_Aim of the exercise:_
Scan the records below for the line containing "l questions about" and the line containing "Starting a taxi". Copy both, plus every line between, exactly.

[Records for this exercise]

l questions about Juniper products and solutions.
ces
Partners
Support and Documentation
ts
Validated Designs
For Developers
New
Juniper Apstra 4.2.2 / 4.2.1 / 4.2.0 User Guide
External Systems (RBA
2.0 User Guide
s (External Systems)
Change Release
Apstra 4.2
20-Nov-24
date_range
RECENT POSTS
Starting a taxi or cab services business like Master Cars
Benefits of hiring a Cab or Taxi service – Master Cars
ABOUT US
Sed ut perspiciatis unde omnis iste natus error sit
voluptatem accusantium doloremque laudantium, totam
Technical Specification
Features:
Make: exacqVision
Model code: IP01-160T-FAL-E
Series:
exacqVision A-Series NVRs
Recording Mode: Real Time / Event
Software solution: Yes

[/Records for this exercise]
[Records for this exercise]

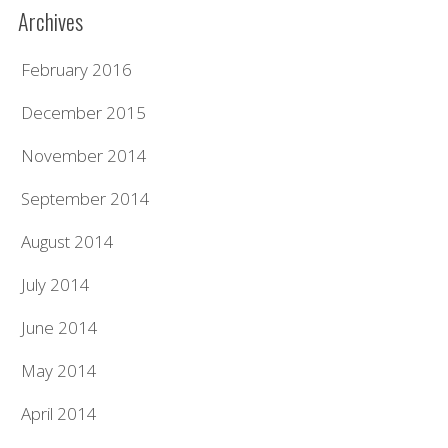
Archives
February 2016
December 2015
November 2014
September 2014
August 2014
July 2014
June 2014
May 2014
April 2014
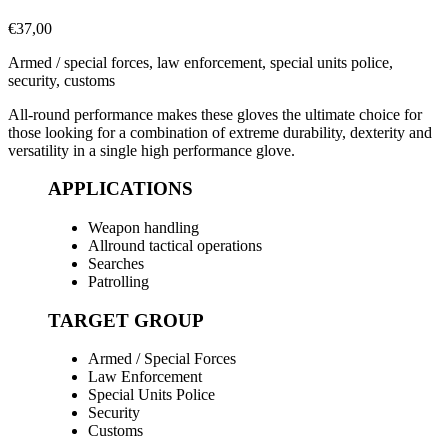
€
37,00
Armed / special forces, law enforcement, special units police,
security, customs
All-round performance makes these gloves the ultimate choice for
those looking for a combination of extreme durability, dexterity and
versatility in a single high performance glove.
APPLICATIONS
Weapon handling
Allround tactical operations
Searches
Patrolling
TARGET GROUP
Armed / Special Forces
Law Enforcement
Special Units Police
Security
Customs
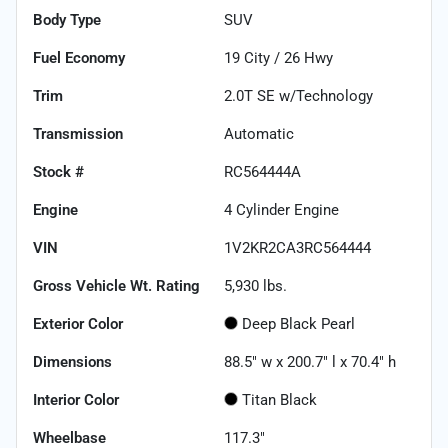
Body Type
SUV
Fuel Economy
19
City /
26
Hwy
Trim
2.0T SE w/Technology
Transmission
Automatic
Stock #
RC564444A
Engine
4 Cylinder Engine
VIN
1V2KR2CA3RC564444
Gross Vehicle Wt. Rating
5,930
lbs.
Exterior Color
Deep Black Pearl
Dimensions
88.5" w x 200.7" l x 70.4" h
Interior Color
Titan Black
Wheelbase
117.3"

[/Records for this exercise]

_Response to the exercise:_
l questions about Juniper products and solutions.
ces
Partners
Support and Documentation
ts
Validated Designs
For Developers
New
Juniper Apstra 4.2.2 / 4.2.1 / 4.2.0 User Guide
External Systems (RBA
2.0 User Guide
s (External Systems)
Change Release
Apstra 4.2
20-Nov-24
date_range
RECENT POSTS
Starting a taxi or cab services business like Master Cars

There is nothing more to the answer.